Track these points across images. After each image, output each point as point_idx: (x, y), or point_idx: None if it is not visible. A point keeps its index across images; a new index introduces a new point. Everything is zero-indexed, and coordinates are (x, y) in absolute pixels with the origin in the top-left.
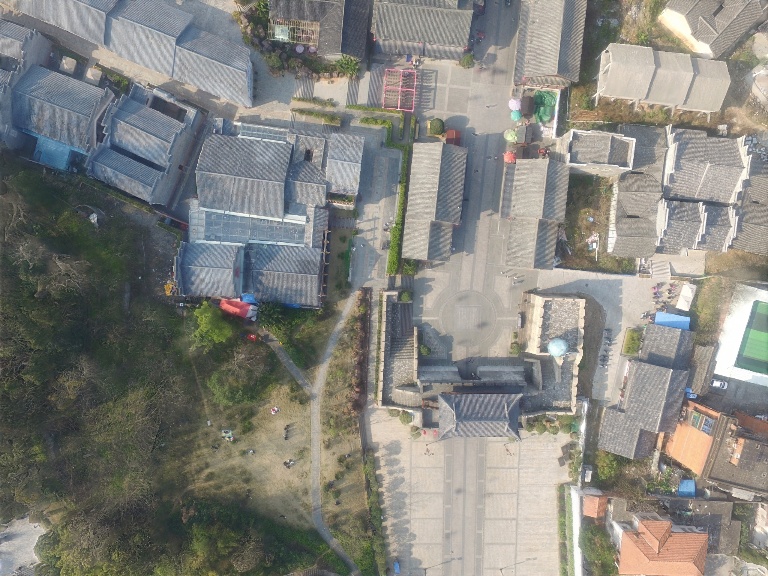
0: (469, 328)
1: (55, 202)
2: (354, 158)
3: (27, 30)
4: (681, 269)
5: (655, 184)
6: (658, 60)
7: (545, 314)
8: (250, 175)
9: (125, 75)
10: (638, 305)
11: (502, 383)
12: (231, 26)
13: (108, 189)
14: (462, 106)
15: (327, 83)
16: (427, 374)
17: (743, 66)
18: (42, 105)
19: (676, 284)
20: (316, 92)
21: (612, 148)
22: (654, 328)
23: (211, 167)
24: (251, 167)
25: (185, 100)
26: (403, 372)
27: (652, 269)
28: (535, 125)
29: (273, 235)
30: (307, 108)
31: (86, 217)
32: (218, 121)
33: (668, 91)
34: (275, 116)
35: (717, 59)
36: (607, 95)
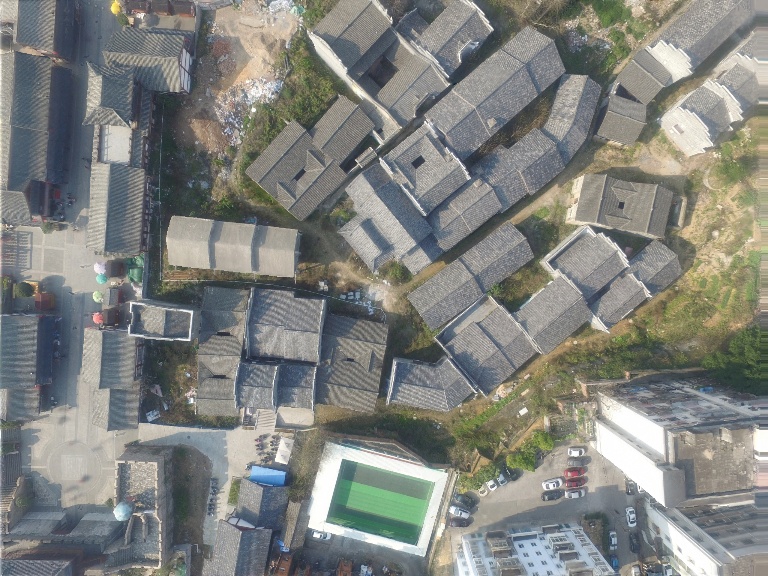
0: (76, 477)
1: None
2: None
3: None
4: (290, 419)
5: (235, 347)
6: (219, 232)
7: (125, 473)
8: None
9: None
10: (244, 455)
11: (78, 541)
12: None
13: None
14: (57, 266)
15: None
16: (25, 525)
17: (345, 222)
18: None
19: (281, 436)
20: None
21: (169, 320)
22: (246, 483)
23: None
24: None
25: None
26: (0, 523)
27: (258, 420)
28: (129, 284)
29: None
30: None
31: None
32: None
33: (232, 261)
34: None
35: (318, 215)
36: (174, 265)
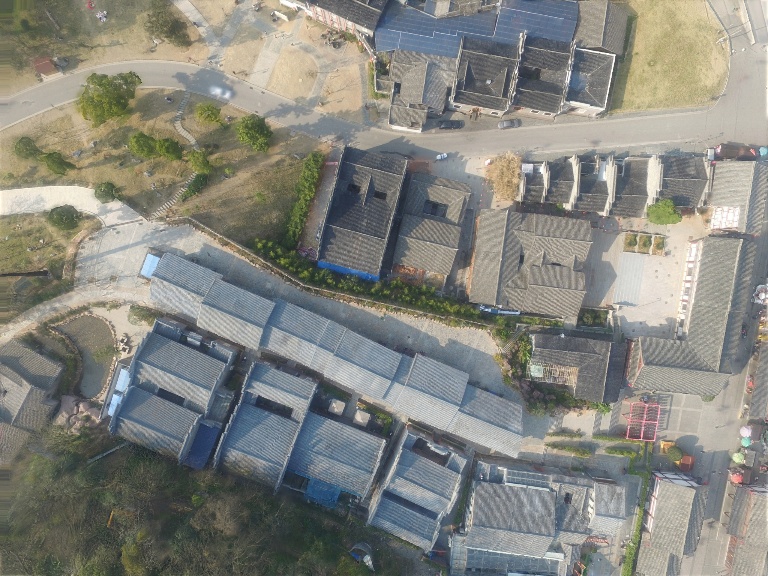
0: None
1: (333, 548)
2: (618, 512)
3: (305, 382)
4: None
5: None
6: None
7: None
8: (522, 529)
9: (387, 410)
10: None
11: None
12: (492, 367)
13: (378, 529)
14: (693, 427)
15: (576, 416)
16: None
17: None
18: (323, 460)
19: None
20: (565, 423)
21: None
22: None
23: (485, 521)
24: (522, 520)
25: (444, 434)
26: None
27: None
28: (758, 443)
29: (529, 567)
30: (558, 441)
31: (361, 561)
32: (484, 466)
33: None
34: (529, 450)
35: None
36: None
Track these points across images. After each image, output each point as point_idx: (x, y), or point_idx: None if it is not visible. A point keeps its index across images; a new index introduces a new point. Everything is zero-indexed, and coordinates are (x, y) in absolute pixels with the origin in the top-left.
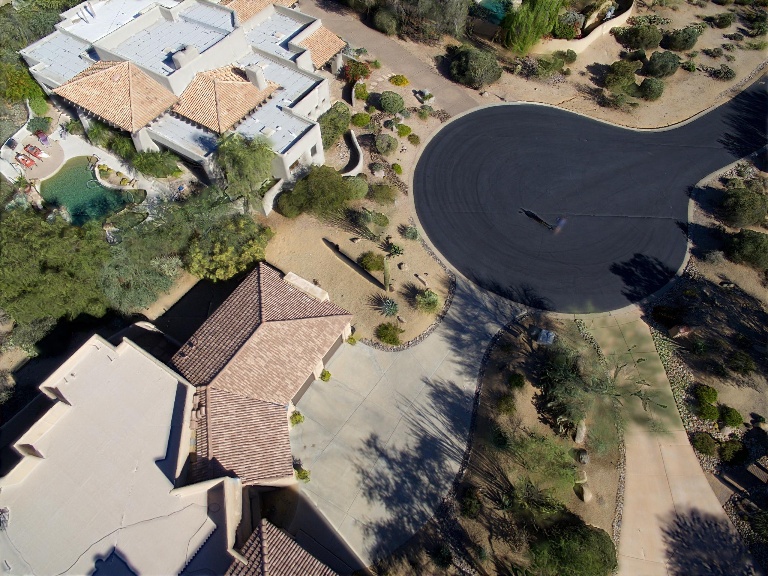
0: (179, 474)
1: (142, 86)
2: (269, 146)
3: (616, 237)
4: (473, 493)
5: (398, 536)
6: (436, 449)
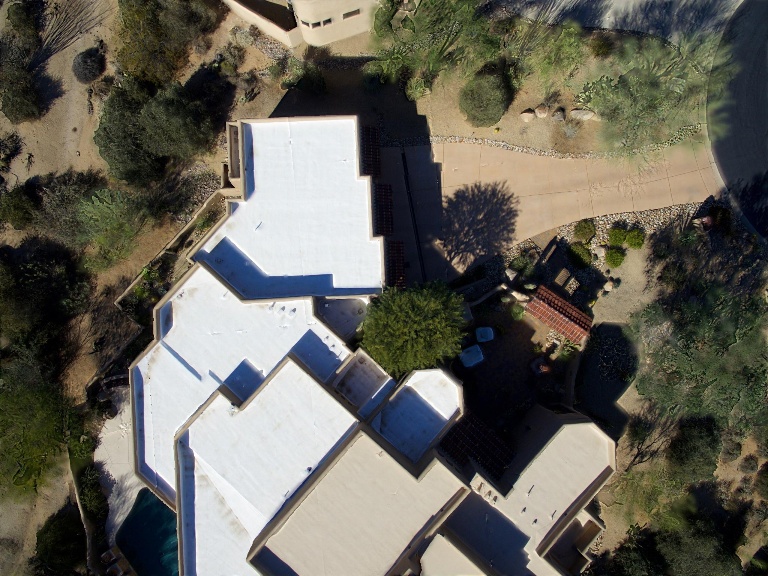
0: None
1: None
2: None
3: None
4: (515, 23)
5: None
6: None
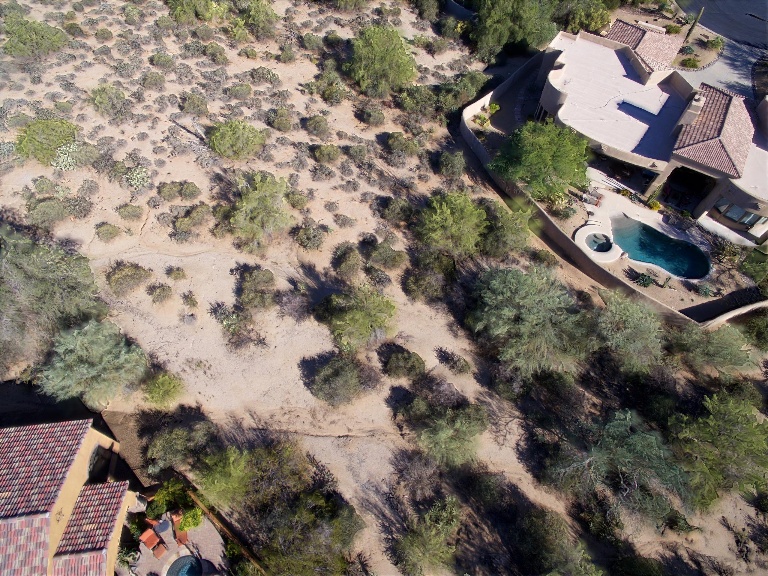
0: None
1: None
2: None
3: None
4: None
5: None
6: None
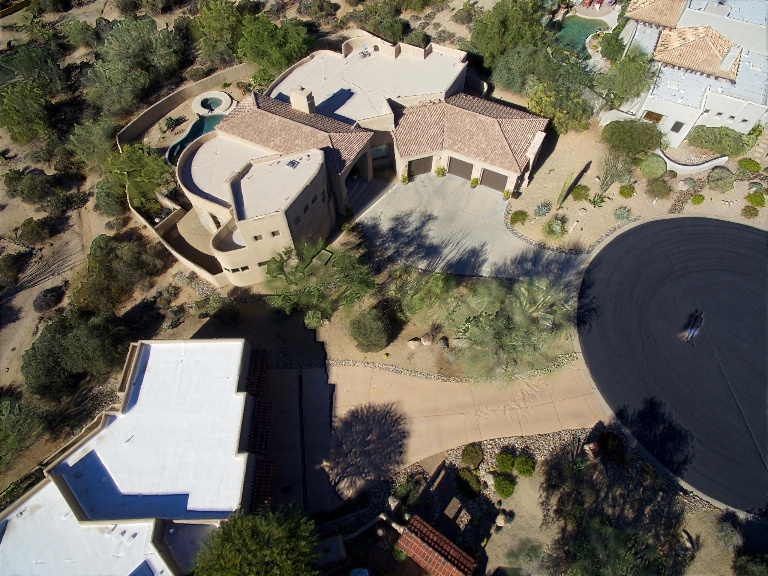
0: (393, 99)
1: (673, 3)
2: (658, 89)
3: (709, 412)
4: (406, 271)
5: (375, 235)
6: (434, 254)
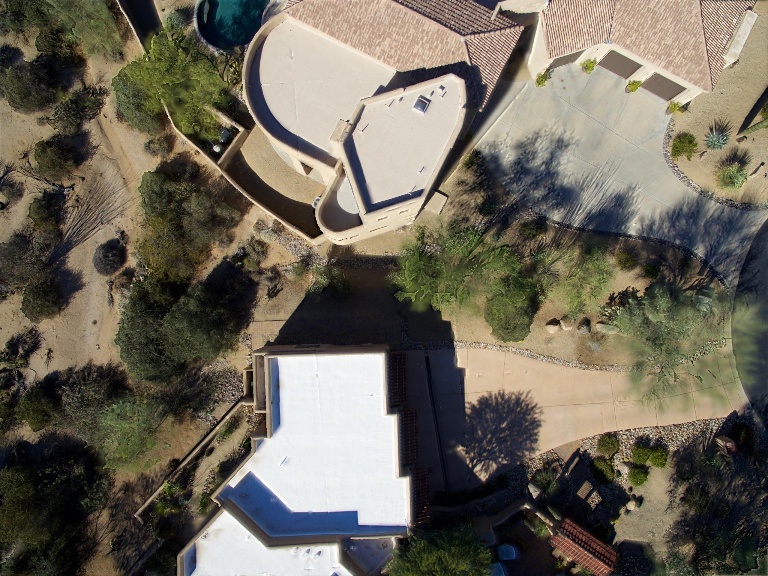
0: None
1: None
2: None
3: None
4: (542, 230)
5: (500, 170)
6: (573, 200)
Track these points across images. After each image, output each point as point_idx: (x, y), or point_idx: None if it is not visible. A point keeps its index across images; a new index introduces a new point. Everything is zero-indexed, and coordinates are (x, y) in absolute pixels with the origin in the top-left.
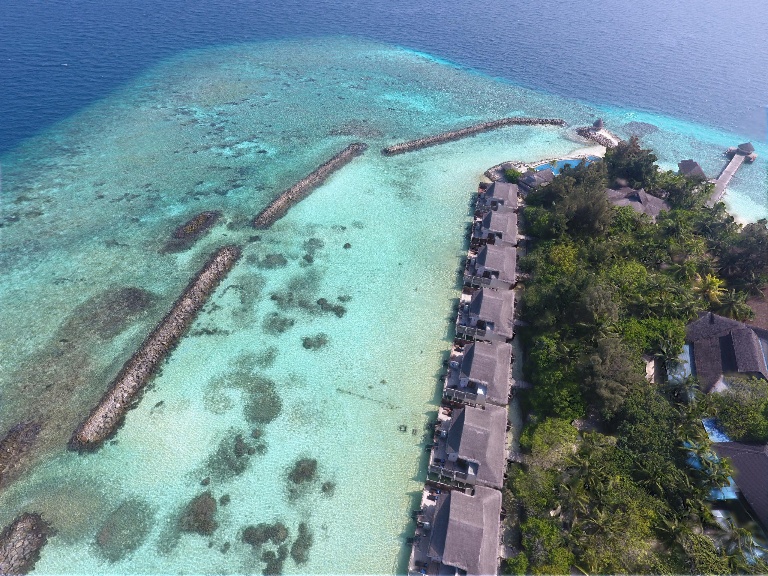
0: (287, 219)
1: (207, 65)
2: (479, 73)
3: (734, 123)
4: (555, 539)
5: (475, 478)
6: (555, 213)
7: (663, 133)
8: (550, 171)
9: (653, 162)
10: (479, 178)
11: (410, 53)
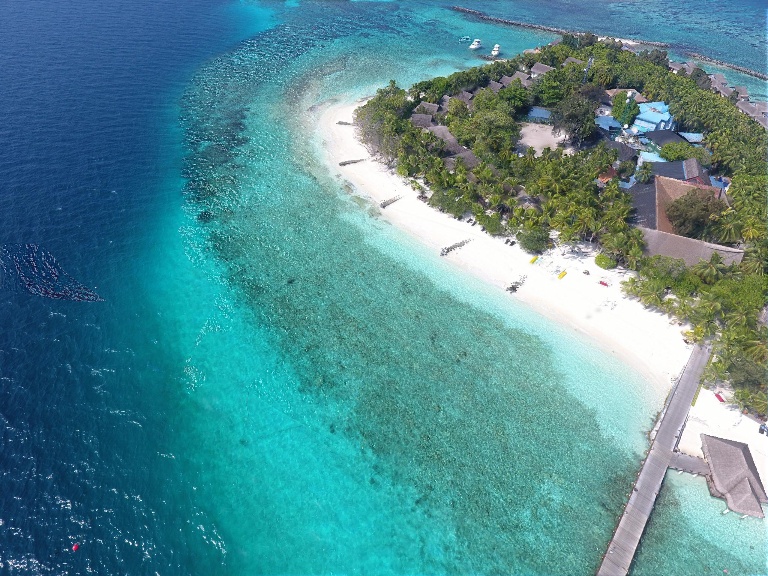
0: None
1: None
2: None
3: None
4: (767, 133)
5: None
6: None
7: None
8: None
9: None
10: None
11: None
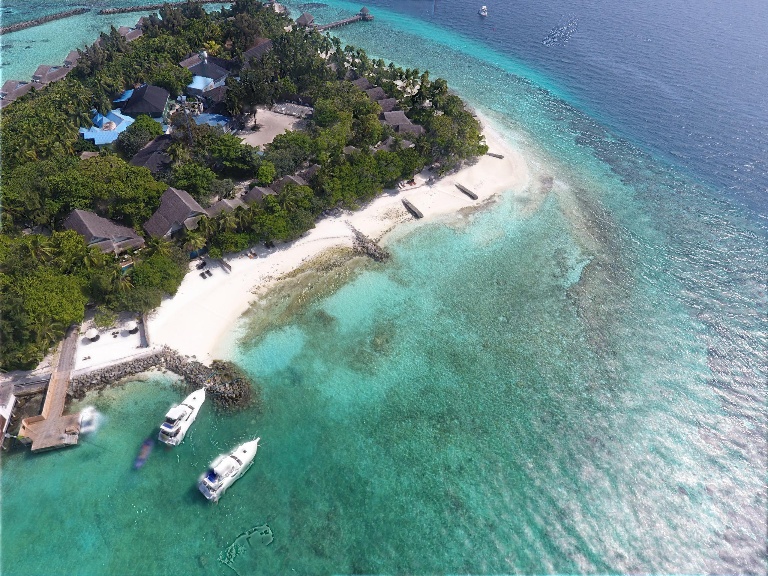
0: None
1: None
2: None
3: None
4: None
5: (4, 98)
6: None
7: (327, 8)
8: None
9: None
10: None
11: None
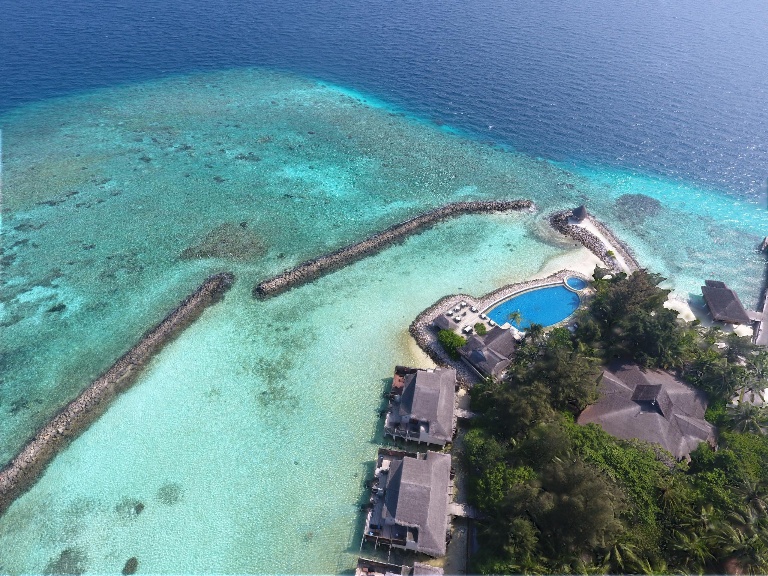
0: (38, 492)
1: (41, 131)
2: (421, 119)
3: (760, 188)
4: None
5: None
6: (513, 504)
7: (669, 213)
8: (509, 335)
9: (662, 276)
10: (400, 340)
11: (333, 92)
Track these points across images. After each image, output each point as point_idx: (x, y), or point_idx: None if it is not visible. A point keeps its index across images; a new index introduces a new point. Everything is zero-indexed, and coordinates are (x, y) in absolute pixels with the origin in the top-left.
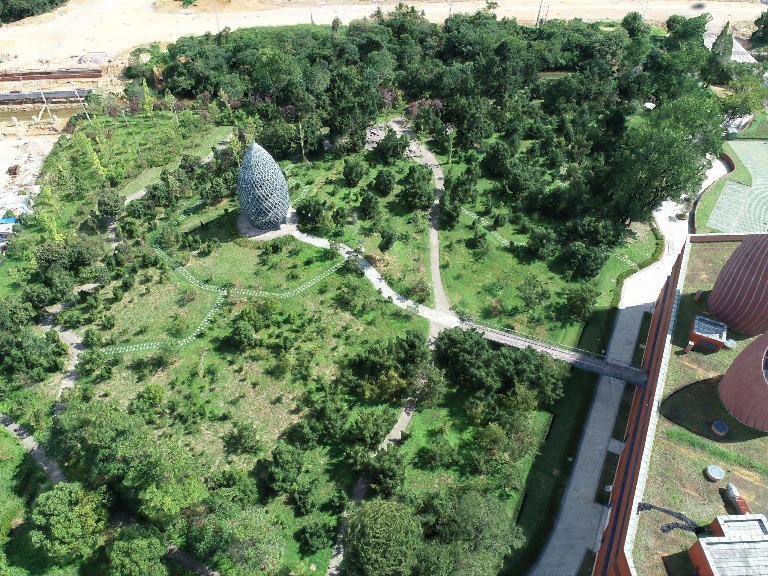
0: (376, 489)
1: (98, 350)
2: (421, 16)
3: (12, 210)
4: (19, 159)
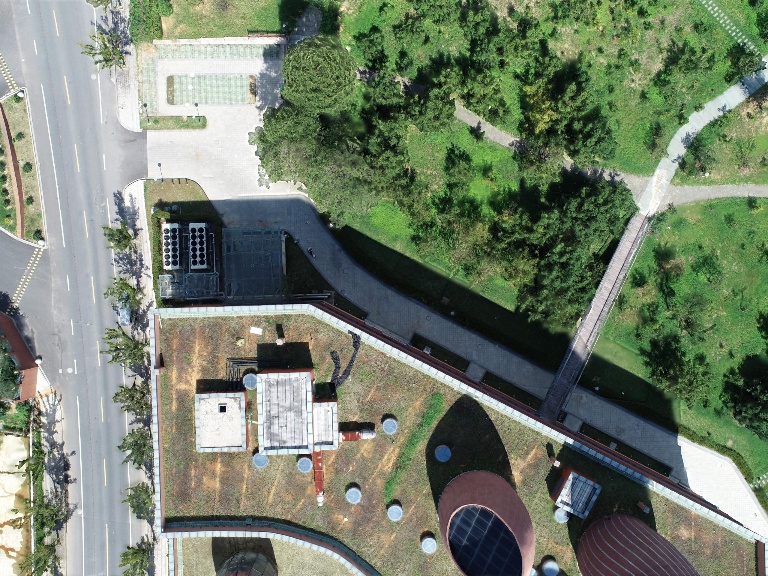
0: (413, 100)
1: None
2: None
3: None
4: None
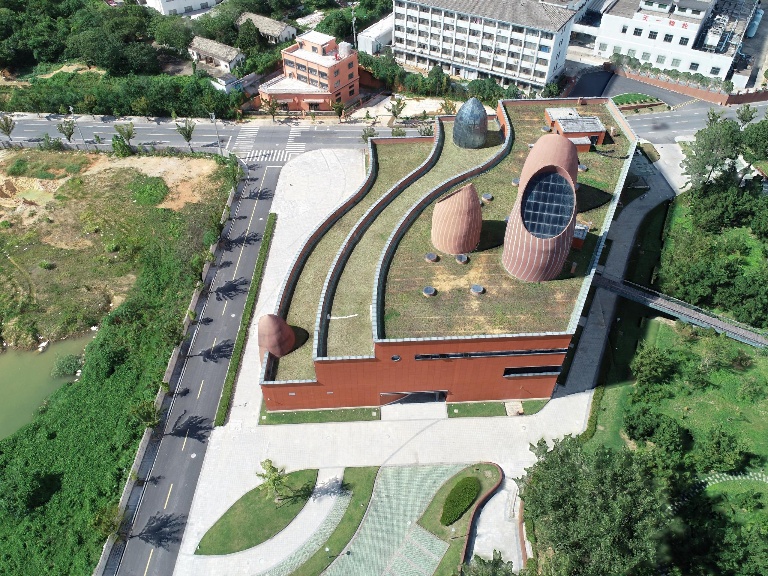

----

### Exercise goal
Can you turn every line of the records above into a JSON list of strings, one string per line, skipping blank lines and leaving out the pictures?

### Full solution
[
  "Track these points across images. After each image, output each point as point_idx: (x, y), or point_idx: None if it is not visible. A point keeps its index across images; a new index introduces a new point. Everything is zero-indexed, and coordinates are (x, y) in absolute pixels with the origin in the top-left.",
  "0: (469, 328)",
  "1: (55, 202)",
  "2: (354, 158)",
  "3: (27, 30)",
  "4: (681, 269)",
  "5: (655, 184)",
  "6: (658, 60)",
  "7: (545, 314)",
  "8: (250, 175)",
  "9: (125, 75)",
  "10: (638, 305)",
  "11: (502, 383)",
  "12: (231, 26)",
  "13: (108, 189)",
  "14: (462, 106)",
  "15: (327, 83)",
  "16: (427, 374)",
  "17: (743, 66)",
  "18: (42, 105)",
  "19: (676, 284)",
  "20: (316, 92)",
  "21: (612, 148)",
  "22: (654, 328)",
  "23: (211, 167)",
  "24: (251, 167)",
  "25: (185, 100)",
  "26: (403, 372)",
  "27: (652, 269)",
  "28: (535, 125)",
  "29: (273, 235)",
  "30: (307, 108)",
  "31: (86, 217)",
  "32: (218, 121)",
  "33: (668, 91)",
  "34: (275, 116)",
  "35: (717, 59)",
  "36: (607, 95)",
  "0: (76, 477)",
  "1: None",
  "2: None",
  "3: None",
  "4: (290, 419)",
  "5: (235, 347)",
  "6: (219, 232)",
  "7: (125, 473)",
  "8: None",
  "9: None",
  "10: (244, 455)",
  "11: (78, 541)",
  "12: None",
  "13: None",
  "14: (57, 266)",
  "15: None",
  "16: (25, 525)",
  "17: (345, 222)",
  "18: None",
  "19: (281, 436)",
  "20: None",
  "21: (169, 320)",
  "22: (246, 483)",
  "23: None",
  "24: None",
  "25: None",
  "26: (0, 523)",
  "27: (258, 420)",
  "28: (129, 284)",
  "29: None",
  "30: None",
  "31: None",
  "32: None",
  "33: (232, 261)",
  "34: None",
  "35: (318, 215)",
  "36: (174, 265)",
  "0: None",
  "1: (333, 548)",
  "2: (618, 512)",
  "3: (305, 382)",
  "4: None",
  "5: None",
  "6: None",
  "7: None",
  "8: (522, 529)",
  "9: (387, 410)",
  "10: None",
  "11: None",
  "12: (492, 367)",
  "13: (378, 529)",
  "14: (693, 427)",
  "15: (576, 416)",
  "16: None",
  "17: None",
  "18: (323, 460)",
  "19: None",
  "20: (565, 423)",
  "21: None",
  "22: None",
  "23: (485, 521)",
  "24: (522, 520)",
  "25: (444, 434)",
  "26: None",
  "27: None",
  "28: (758, 443)",
  "29: (529, 567)",
  "30: (558, 441)",
  "31: (361, 561)",
  "32: (484, 466)",
  "33: None",
  "34: (529, 450)",
  "35: None",
  "36: None",
  "Track these points across images. After each image, output each point as point_idx: (x, y), or point_idx: None if it is not visible. A point keeps its index across images; a new index introduces a new point. Everything is zero-indexed, and coordinates are (x, y) in absolute pixels with the origin in the top-left.",
  "0: (179, 474)",
  "1: (142, 86)",
  "2: (269, 146)",
  "3: (616, 237)",
  "4: (473, 493)",
  "5: (398, 536)",
  "6: (436, 449)",
  "0: None",
  "1: None",
  "2: None",
  "3: None",
  "4: (515, 23)",
  "5: None",
  "6: None",
  "0: None",
  "1: None",
  "2: None",
  "3: None",
  "4: None",
  "5: None",
  "6: None",
  "0: (393, 99)",
  "1: (673, 3)",
  "2: (658, 89)",
  "3: (709, 412)",
  "4: (406, 271)",
  "5: (375, 235)",
  "6: (434, 254)",
  "0: None",
  "1: None",
  "2: None",
  "3: None",
  "4: (542, 230)",
  "5: (500, 170)",
  "6: (573, 200)",
  "Track these points across images. After each image, output each point as point_idx: (x, y), or point_idx: None if it is not visible. A point keeps its index across images; a new index introduces a new point. Everything is zero-indexed, and coordinates are (x, y) in absolute pixels with the origin in the top-left.",
  "0: (287, 219)",
  "1: (207, 65)",
  "2: (479, 73)",
  "3: (734, 123)",
  "4: (555, 539)",
  "5: (475, 478)",
  "6: (555, 213)",
  "7: (663, 133)",
  "8: (550, 171)",
  "9: (653, 162)",
  "10: (479, 178)",
  "11: (410, 53)",
  "0: None",
  "1: None",
  "2: None",
  "3: None",
  "4: (767, 133)",
  "5: None",
  "6: None",
  "7: None",
  "8: None",
  "9: None",
  "10: None",
  "11: None",
  "0: None",
  "1: None",
  "2: None",
  "3: None",
  "4: None",
  "5: (4, 98)",
  "6: None",
  "7: (327, 8)",
  "8: None",
  "9: None",
  "10: None",
  "11: None",
  "0: (38, 492)",
  "1: (41, 131)",
  "2: (421, 119)",
  "3: (760, 188)",
  "4: None",
  "5: None",
  "6: (513, 504)",
  "7: (669, 213)",
  "8: (509, 335)",
  "9: (662, 276)",
  "10: (400, 340)",
  "11: (333, 92)",
  "Track these points across images. After each image, output each point as point_idx: (x, y), or point_idx: None if it is not visible. A point keeps its index across images; a new index introduces a new point. Everything is zero-indexed, and coordinates are (x, y) in absolute pixels with the origin in the top-left.",
  "0: (376, 489)",
  "1: (98, 350)",
  "2: (421, 16)",
  "3: (12, 210)",
  "4: (19, 159)",
  "0: (413, 100)",
  "1: None",
  "2: None",
  "3: None",
  "4: None"
]